The estimated genome size (Ge) was calculated using two methods described by Yu et al.[10]. Briefly, the average marker interval(s) was calculated by dividing the total length of each linkage group by the number of intervals. Genome estimation size 1 (Ge1) was calculated by adding 2 s to the length of each linkage group[41]. Genome estimation size 2 (Ge2) was determined by taking the total length of the linkage groups multiplied by the factor (m + 1)/(m − 1), where m is the number of loci on each linkage group[42]. The average of the two estimated genome sizes was the final estimated genome size. The observed genome length was the summed length of all linkage groups. The map coverage was calculated by observed genome length/the estimated genome size.
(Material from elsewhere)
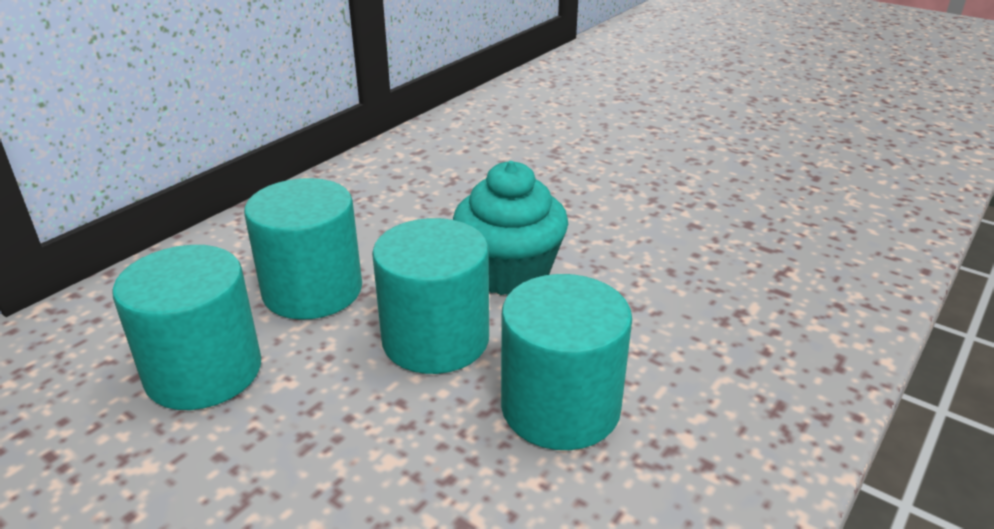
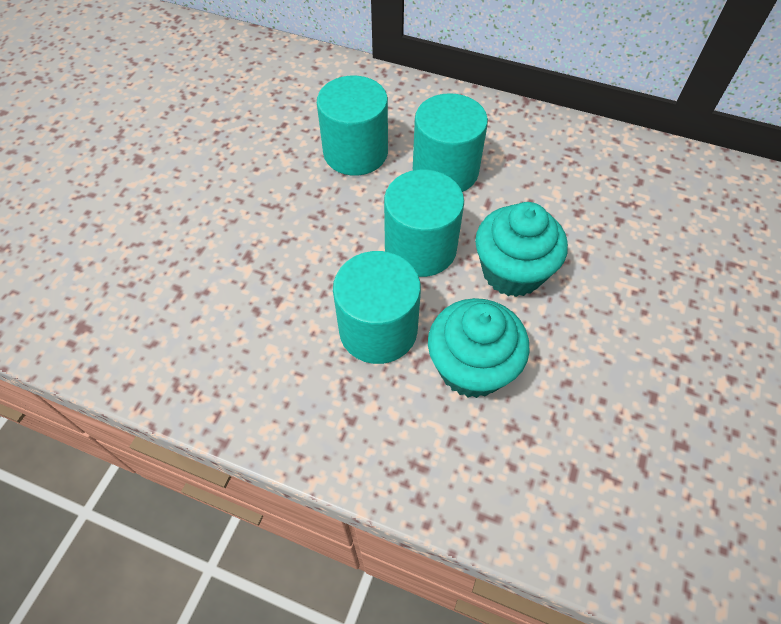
camera: 75 degrees right, 25 degrees up
(640, 333) = (471, 367): none -> turquoise cupcake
The method used to estimate the ratio of female/male recombination rate has been previously described[10]. Briefly, the common informative markers between the female and male maps were extracted. The map length for each linkage group containing the common markers was calculated separately. Sex differences were represented by the female map length divided by male marker length between the common markers.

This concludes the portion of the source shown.